"6500 hits a day" - An Urban Legend
Q18. How can you say that the gun registry is a useless criminal justice tool when the police use it 6,500 times per day?
A18. The “6,500 hits” figure for the Canadian Firearms Registry On-Line (CFRO) is misleading. Whenever police officers access the Canadian Police Information Centre (CPIC) for any reason, such as for a simple address check, an automatic hit is generated with CFRO whether the information is desired or not. This is the case, for example, with the Toronto Police Service (5,000 officers), the Vancouver Police (1,400 officers), and the BC RCMP (5,000 officers).
To provide a parallel example for ordinary folk surfing the web, every time you access a modern website (including this one) you generate a "hit", and also when you visit specific areas within the site, especially advertizers. Most times, you didn't even know you did.

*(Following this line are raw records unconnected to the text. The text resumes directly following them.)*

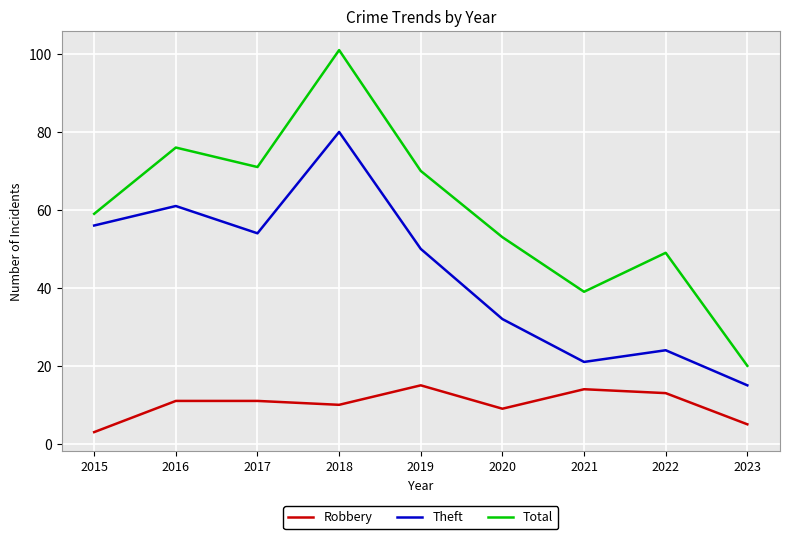

Which series has the largest total across all categories?

Total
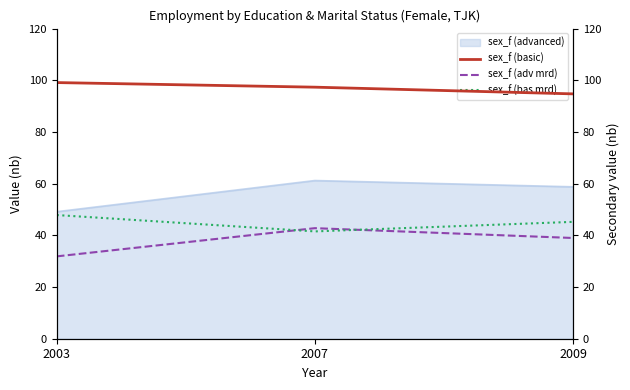

At which label does sex_f (advanced) reach its minimum?

2003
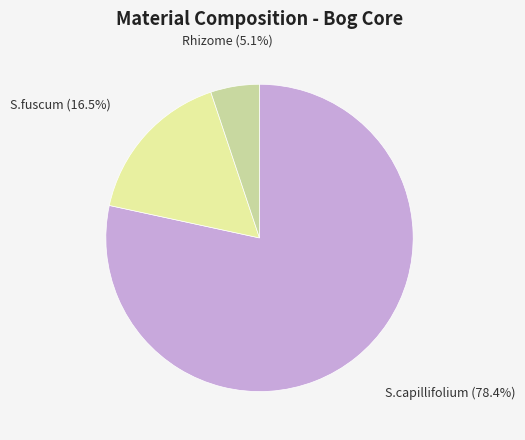

Does any single category account for the majority?

Yes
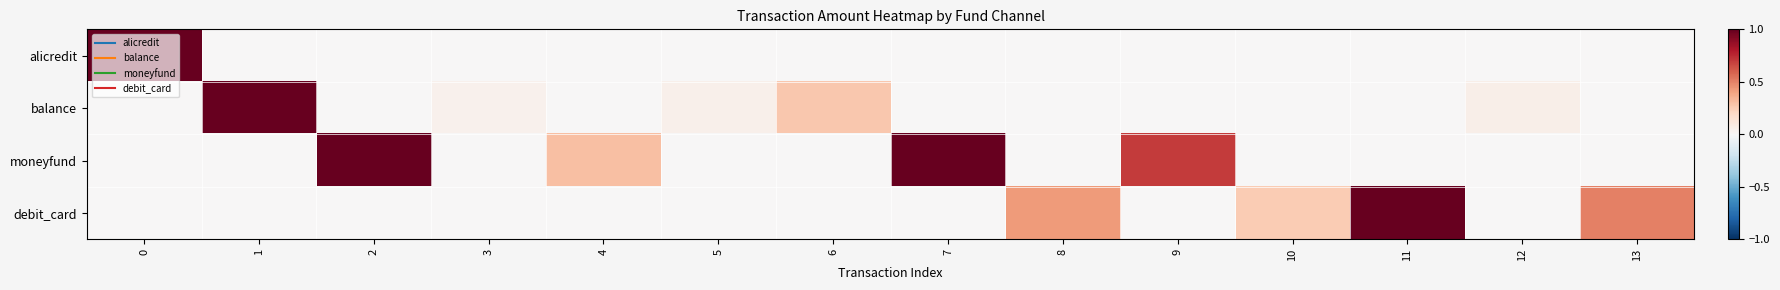

Rank the series by their average value, from highest to lowest.

moneyfund, debit_card, balance, alicredit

The "hit counters" are what advertizers use to calculate fees and revenues from the web traffic.
(* The Canadian Firearms Centre was recently transferred back to the RCMP after a undistinguished stint as its own department)
Update:
From:
Standing Committee on Public Safety and National Security
EVIDENCE number 07, UNEDITED COPY - COPIE NON ÉDITÉE
Wednesday, June 7, 2006:
* * *
MP Dave MacKenzie: All I'm trying to indicate to Canadians, though, is that there are not 5,000 checks a day just for firearms registry. Those are automatic checks done by police officers on the street for names and for a variety of things.
RCMP Commissioner Giuliano Zaccardelli: They're automatic CPIC checks that they automatically go over. I don't have the number of how many are direct checks.